For complex alignment options, use the M:N alignment

Follow these steps

  • on the corpus dashboard, click NEW CORPUS
    Create and setting up parallel corpus
  • type the corpus name and choose the file
  • Upload TMX or XLS
    • other supported formats: XLIFF (v. 2.0 and higher), CSV, TSV, XLSX
      (if XLSX does not upload correctly, try opening the file in Excel and save as Excel 97-2003 Workbook)
  • on the following screen, check the languages were identified correctly
  • click Next
  • wait for the corpus to be processed, you can leave the screen and find the corpus later in My corpora

Each language in the source file will be processed into a separate monolingual corpus and aligned with the corresponding corpus in the other language(s).


To search the corpus as a parallel corpus, first select the corpus in the language that should appear on the left and then, when setting the search criteria, select the other language(s).

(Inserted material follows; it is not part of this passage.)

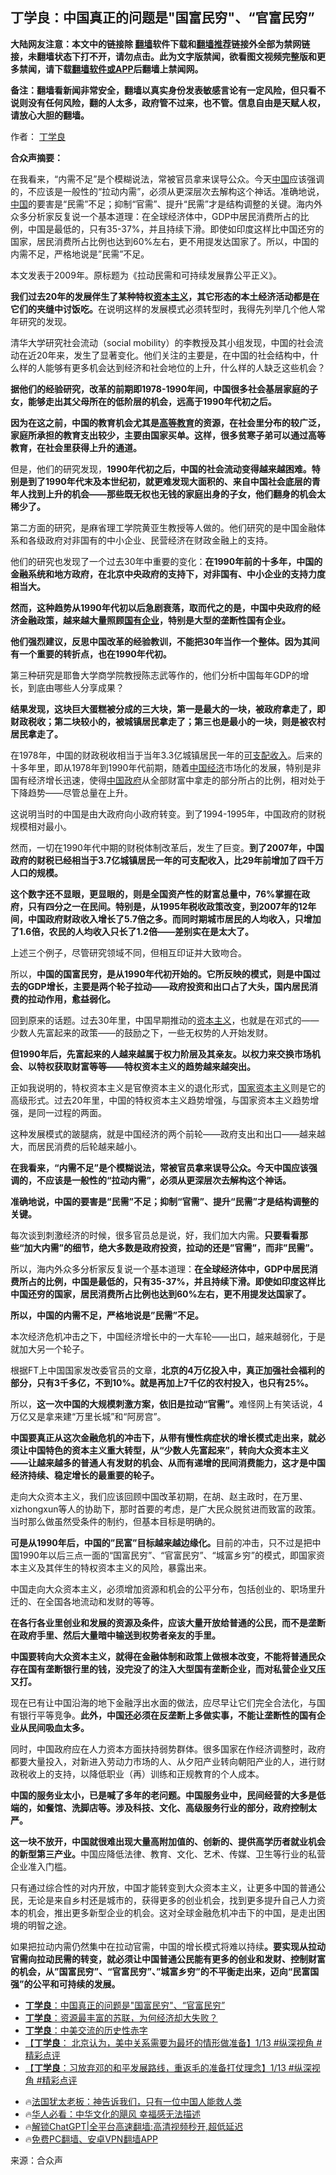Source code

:  <!-- 面包屑导航 --> <h2>丁学良：中国真正的问题是"国富民穷"、“官富民穷”</h2> <p class="notice"><b>大陆网友注意：本文中的链接除 <a href="https://github.com/bannedbook/fanqiang" >翻墙</a>软件下载和<a href="https://github.com/killgcd/justmysocks/blob/master/README.md">翻墙推荐</a>链接外全部为禁网链接，未翻墙状态下打不开，请勿点击。此为文字版禁闻，欲看图文视频完整版和更多禁闻，请下载<a href="https://github.com/bannedbook/fanqiang">翻墙软件或APP</a>后翻墙上禁闻网。</p><p>备注：翻墙看新闻非常安全，翻墙以真实身份发表敏感言论有一定风险，但只看不说则没有任何风险，翻的人太多，政府管不过来，也不管。信息自由是天赋人权，请放心大胆的翻墙。</b></p>  <div class="entry"> <p>作者： <a href="https://www.bannedbook.org/bnews/tag/%E4%B8%81%E5%AD%A6%E8%89%AF/" class="st_tag internal_tag" rel="tag" title="标签 丁学良 下的日志">丁学良</a></p> <p><strong>合众声摘要：</strong></p> <p>在我看来，“内需不足”是个模糊说法，常被官员拿来误导公众。今天<span class='wp_keywordlink_affiliate'><a href="https://www.bannedbook.org/" title="中国" target="_blank">中国</a></span>应该强调的，不应该是一般性的“拉动内需”，必须从更深层次去解构这个神话。准确地说，<a href="https://www.bannedbook.org/bnews/tag/%E4%B8%AD%E5%9B%BD/" class="st_tag internal_tag" rel="tag" title="标签 中国 下的日志">中国</a>的要害是“民需”不足；抑制“官需”、提升“民需”才是结构调整的关键。海内外众多分析家反复说一个基本道理：在全球经济体中，GDP中居民消费所占的比例，中国是最低的，只有35-37%，并且持续下滑。即使如印度这样比中国还穷的国家，居民消费所占比例也达到60%左右，更不用提发达国家了。所以，中国的内需不足，严格地说是&#8221;民需&#8221;不足。</p> <p>本文发表于2009年。原标题为《拉动民需和可持续发展靠公平正义》。</p> <p><strong>我们过去20年的发展伴生了某种特权<span class='wp_keywordlink'><a href="https://www.bannedbook.org/forum2/topic920.html" title="资本主义与自由" target="_blank">资本主义</a></span>，其它形态的本土经济活动都是在它们的夹缝中讨饭吃。</strong>在说明这样的发展模式必须转型时，我得先列举几个他人常年研究的发现。</p> <p>清华大学研究社会流动（social mobility）的李教授及其小组发现，中国的社会流动在近20年来，发生了显著变化。他们关注的主要是，在中国的社会结构中，什么样的人能够有更多机会达到经济和社会地位的上升，什么样的人缺乏这些机会？</p> <p><strong>据他们的经验研究，改革的前期即1978-1990年间，中国很多社会基层家庭的子女，能够走出其父母所在的低阶层的机会，远高于1990年代初之后。</strong></p> <p><strong>因为在这之前，中国的教育机会尤其是<a href="https://www.bannedbook.org/bnews/tag/%E9%AB%98%E7%AD%89%E6%95%99%E8%82%B2/" class="st_tag internal_tag" rel="tag" title="标签 高等教育 下的日志">高等教育</a>的资源，在社会里分布的较广泛，家庭所承担的教育支出较少，主要由国家买单。这样，很多贫寒子弟可以通过高等教育，在社会里获得上升的通道。</strong></p> <p>但是，他们的研究发现，<strong>1</strong><strong>990年代初之后，中国的社会流动变得越来越困难。特别是到了1990年代末及本世纪初，就更难发现大面积的、来自中国社会底层的青年人找到上升的机会——那些既无权也无钱的家庭出身的子女，他们翻身的机会太稀少了。</strong></p> <p>第二方面的研究，是麻省理工学院黄亚生教授等人做的。他们研究的是中国金融体系和各级政府对非国有的中小企业、民营经济在财政金融上的支持。</p> <p>他们的研究也发现了一个过去30年中重要的变化：<strong>在1990年前的十多年，中国的金融系统和地方政府，在北京中央政府的支持下，对非国有、中小企业的支持力度相当大。</strong></p>  <p><strong>然而，这种趋势从1990年代初以后急剧衰落，取而代之的是，中国中央政府的经济金融政策，越来越大量照顾<a href="https://www.bannedbook.org/bnews/tag/%E5%9B%BD%E6%9C%89%E4%BC%81%E4%B8%9A/" class="st_tag internal_tag" rel="tag" title="标签 国有企业 下的日志">国有企业</a>，特别是大型的垄断性国有企业。</strong></p> <p><strong>他们强烈建议，反思中国改革的经验教训，不能把30年当作一个整体。因为其间有一个重要的转折点，也在1990年代初。</strong></p> <p>第三种研究是耶鲁大学商学院教授陈志武等作的，他们分析中国每年GDP的增长，到底由哪些人分享成果？</p> <p><strong>结果发现，这块巨大蛋糕被分成的三大块，第一是最大的一块，被政府拿走了，即财政税收；第二块较小的，被城镇居民拿走了；第三也是最小的一块，则是被农村居民拿走了。</strong></p> <p>在1978年，中国的财政税收相当于当年3.3亿城镇居民一年的<a href="https://www.bannedbook.org/bnews/tag/%E5%8F%AF%E6%94%AF%E9%85%8D%E6%94%B6%E5%85%A5/" class="st_tag internal_tag" rel="tag" title="标签 可支配收入 下的日志">可支配收入</a>。后来的十多年里，即从1978年到1990年代前期，随着<a href="https://www.bannedbook.org/bnews/tag/%e4%b8%ad%e5%9b%bd%e7%bb%8f%e6%b5%8e/" class="st_tag internal_tag" rel="tag" title="标签 中国经济 下的日志">中国经济</a>市场化的发展，特别是非国有经济增长迅速，使得<a href="https://www.bannedbook.org/bnews/tag/%e4%b8%ad%e5%9b%bd%e6%94%bf%e5%ba%9c/" class="st_tag internal_tag" rel="tag" title="标签 中国政府 下的日志">中国政府</a>从全部财富中拿走的部分所占的比例，相对处于下降趋势——尽管总量在上升。</p> <p>这说明当时的中国是由大政府向小政府转变。到了1994-1995年，中国政府的财税规模相对最小。</p> <p>然而，一切在1990年代中期的财税体制改革后，发生了巨变。<strong>到了2007年，中国政府的财税已经相当于3.7亿城镇居民一年的可支配收入，比29年前增加了四千万人口的规模。</strong></p> <p><strong>这个数字还不显眼，更显眼的，则是全国资产性的财富总量中，76%掌握在政府，只有四分之一在民间。特别是，从1995年税收政策改变，到2007年的12年间，中国政府财政收入增长了5.7倍之多。而同时期城市居民的人均收入，只增加了1.6倍，农民的人均收入只长了1.2倍——差别实在是太大了。</strong></p> <p>上述三个例子，尽管研究领域不同，但相互印证并大致吻合。</p> <p>所以，<strong>中国的国富民穷，是从1990年代初开始的。它所反映的模式，则是中国过去的GDP增长，主要是两个轮子拉动——政府投资和出口占了大头，国内居民消费的拉动作用，愈益弱化。</strong></p> <p>回到原来的话题。过去30年里，中国早期推动的<a href="https://www.bannedbook.org/bnews/tag/%e8%b5%84%e6%9c%ac%e4%b8%bb%e4%b9%89/" class="st_tag internal_tag" rel="tag" title="标签 资本主义 下的日志">资本主义</a>，也就是在邓式的——少数人先富起来的政策——的鼓励之下，一些无权势的人开始发财。</p>  <p><strong>但1990年后，先富起来的人越来越属于权力阶层及其亲友。以权力来交换市场机会、以特权获取财富等等——特权资本主义的趋势越来越突出。</strong></p> <p>正如我说明的，特权资本主义是官僚资本主义的退化形式，<a href="https://www.bannedbook.org/bnews/tag/%E5%9B%BD%E5%AE%B6%E8%B5%84%E6%9C%AC%E4%B8%BB%E4%B9%89/" class="st_tag internal_tag" rel="tag" title="标签 国家资本主义 下的日志">国家资本主义</a>则是它的高级形式。过去20年里，中国的特权资本主义趋势增强，与国家资本主义趋势增强，是同一过程的两面。</p> <p>这种发展模式的跛腿病，就是中国经济的两个前轮——政府支出和出口——越来越大，而居民消费的后轮越来越小。</p> <p><strong>在我看来，“内需不足”是个模糊说法，常被官员拿来误导公众。今天中国应该强调的，不应该是一般性的“拉动内需”，必须从更深层次去解构这个神话。</strong></p> <p><strong>准确地说，中国的要害是“民需”不足；抑制“官需”、提升“民需”才是结构调整的关键。</strong></p> <p>每次谈到刺激经济的时候，很多官员总是说，好，我们加大内需。<strong>只要看看那些“加大内需”的细节，绝大多数是政府投资，拉动的还是&#8221;官需&#8221;，而非&#8221;民需&#8221;。</strong></p> <p>所以，海内外众多分析家反复说一个基本道理：<strong>在全球经济体中，GDP中居民消费所占的比例，中国是最低的，只有35-37%，并且持续下滑。即使如印度这样比中国还穷的国家，居民消费所占比例也达到60%左右，更不用提发达国家了。</strong></p> <p><strong>所以，中国的内需不足，严格地说是&#8221;民需&#8221;不足。</strong></p> <p>本次经济危机冲击之下，中国经济增长中的一大车轮——出口，越来越弱化，于是就加大另一个轮子。</p> <p>根据FT上中国国家发改委官员的文章，<strong>北京的4万亿投入中，真正加强社会福利的部分，只有3千多亿，不到10%。就是再加上7千亿的农村投入，也只有25%。</strong></p> <p>所以，<strong>这一次中国的大规模刺激方案，依旧是拉动“官需”。</strong>难怪网上有笑话说，4万亿又是拿来建“万里长城”和“阿房宫”。</p>  <p><strong>中国要真正从这次金融危机的冲击下，从带有慢性病症状的增长模式走出来，就必须让中国特色的资本主义重大转型，从“少数人先富起来”，转向大众资本主义——让越来越多的普通人有发财的机会、从而有递增的民间消费能力，这才是中国经济持续、稳定增长的最重要的轮子。</strong></p> <p>走向大众资本主义，我们应该回顾中国改革初期，在胡、赵主政时，在万里、xizhongxun等人的协助下，那时首要的考虑，是广大民众脱贫进而致富的政策。当时那么做虽然受条件的制约，但基本目标是明确的。</p> <p><strong>可是从1990年后，中国的&#8221;民富&#8221;目标越来越边缘化。</strong>目前的冲击，只不过是把中国1990年以后三点一面的“国富民穷”、“官富民穷”、“城富乡穷”的模式，即国家资本主义及其伴生的特权资本主义的风险，暴露出来。</p> <p>中国走向大众资本主义，必须增加资源和机会的公平分布，包括创业的、职场里升迁的、在全国各地流动和发财的等等。</p> <p><strong>在各行各业里创业和发展的资源及条件，应该大量开放给普通的公民，而不是垄断在政府手里、然后大量暗中输送到权势者亲友的手里。</strong></p> <p><strong>中国要转向大众资本主义，就得在金融体制和政策上做根本改变，不能将普通民众存在国有垄断银行里的钱，没完没了的注入大型国有垄断企业，而对私营企业又压又打。</strong></p> <p>现在已有让中国沿海的地下金融浮出水面的做法，应尽早让它们完全合法化，与国有银行平等竞争。<strong>此外，中国还必须在反垄断上多做实事，不能让垄断性的国有企业从民间吸血太多。</strong></p> <p>同时，中国政府应在人力资本方面扶持弱势群体。很多国家在作经济调整时，政府都要大量投入，对新进入劳动力市场的人、从夕阳产业转向朝阳产业的人，进行财政税收上的支持，以降低职业（再）训练和正规教育的个人成本。</p> <p><strong>中国的服务业太小，已是喊了多年的老问题。中国服务业中，民间经营的大多是低端的，如餐馆、洗脚店等。涉及科技、文化、高级服务行业的部分，政府控制太严。</strong></p> <p><strong>这一块不放开，中国就很难出现大量高附加值的、创新的、提供高学历者就业机会的新型第三产业。</strong>中国应降低法律、教育、文化、艺术、传媒、卫生等行业的私营企业准入门槛。</p> <p>只有通过综合性的对内开放，中国才能转变到大众资本主义，让更多中国的普通公民，无论是来自乡村还是城市的，获得更多的创业机会，找到更多提升自己人力资本的机会，推出更多新型企业的机会。这对全球金融危机冲击下的中国，是走出困境的明智之途。</p>  <p>如果把拉动内需仍然集中在拉动官需，中国的增长模式将难以持续<strong>。要实现从拉动官需向拉动民需的转变，就必须让中国普通公民能有更多的创业和发财、控制财富的机会，从&#8221;国富民穷&#8221;、“官富民穷”、&#8221;城富乡穷&#8221;的不平衡走出来，迈向“民富国强”的公平和可持续的发展。</strong></p> <!--<div id="taboola-mid-1"></div>--><ul class='op-related-articles' title='相关阅读'> <li><a href='https://www.bannedbook.org/bnews/baitai/20240710/2060338.html' target='_blank'><b>丁学良</b>：中国真正的问题是&quot;国富民穷&quot;、“官富民穷”</a></li> <li><a href='https://www.bannedbook.org/bnews/baitai/20240531/2043874.html' target='_blank'><b>丁学良</b>：资源最丰富的苏联，为何经济却大失败？</a></li> <li><a href='https://www.bannedbook.org/bnews/baitai/20240527/2041846.html' target='_blank'><b>丁学良</b>：中美交流的历史性赤字</a></li> <li><a href='https://www.bannedbook.org/bnews/bannedvideo/20240113/1987578.html' target='_blank'>【<b>丁学良</b>： 北京认为，美中关系需要为最坏的情形做准备】1/13 #纵深视角 #精彩点评</a></li> <li><a href='https://www.bannedbook.org/bnews/bannedvideo/20240113/1987558.html' target='_blank'>【<b>丁学良</b>：习放弃邓的和平发展路线，重返毛的准备打仗理念】1/13 #纵深视角 #精彩点评</a></li> </ul> <ul class="texttj"> <li>🔥<a href="https://www.bannedbook.org/bnews/ssgc/20230219/1850782.html" target="_blank">法国犹太老板：神告诉我们，只有一位中国人能救人类</a></li> <li>🔥<a href="https://www.bannedbook.org/bnews/comments/20220220/1694796.html" target="_blank">华人必看：中华文化的飓风 幸福感无法描述</a></li> <li>🔥<a href="https://github.com/bannedbook/fanqiang/wiki/V2ray%E6%9C%BA%E5%9C%BA" target="_blank">解锁ChatGPT|全平台高速翻墙:高清视频秒开,超低延迟</a></li> <li>🔥<a href="https://github.com/bannedbook/fanqiang/wiki/%E7%A6%81%E9%97%BB%E7%BD%91%E5%AE%89%E5%8D%93%E7%BF%BB%E5%A2%99%E6%96%B0%E9%97%BBAPP" target="_blank">免费PC翻墙、安卓VPN翻墙APP</a></li> </ul><p class="src-info">来源：合众声 </p><a name='sharetosocial'></a> <div style="margin-bottom:5px;padding-bottom:5px;clear:both"> <div id="archive-pix-1" class="banner-ads"> <!-- AuctionX Display platform tag START --> <div id="27602x728x90x621x_ADSLOT1" clicktrack="%%CLICK_URL_ESC%%"></div>  <!-- AuctionX Display platform tag END --> </div> <div id="archive-pix-2" class="banner-ads"> <!-- AuctionX Display platform tag START --> <div id="27556x300x250x621x_ADSLOT1" clicktrack="%%CLICK_URL_ESC%%" style="margin:0 auto;text-align:center"></div>  <!-- AuctionX Display platform tag END --> </div> </div>  <div id="archive-pix-1" class="banner-ads"> <!-- AuctionX Display platform tag START --> <div id="27603x728x90x621x_ADSLOT1" clicktrack="%%CLICK_URL_ESC%%"></div>  <!-- AuctionX Display platform tag END --> </div> </div><!--END ENTRY-->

Multiple languages can be selected to display a multilingual concordance.

Add more texts - make the corpus bigger

When adding texts to an existing corpus, they have to be added separately to each language. The same file containing aligned data has to be uploaded as many times as there are languages in the corpus. It cannot be done in one step. Each time, Sketch Engine will extract only one language corresponding to the language of the selected corpus.

  • select the first language of the multilingual corpus
  • go to dashboard dashboard
  • click I have my own texts cloud_upload
  • upload the file and see if the processing finished successfully
  • if not, Sketch Engine couldn't correctly guess the appropriate language code. In that case, click the file name, then the gear icon, select language code manually and submit the form. Now the file should be processed correctly.
  • proceed to the next screens to compile the corpus
  • when the corpus is compiled, select the second language of the multilingual corpus and follow the same procedure to upload the data in the second language

This procedure has to be repeated as many times as there are languages in the corpus.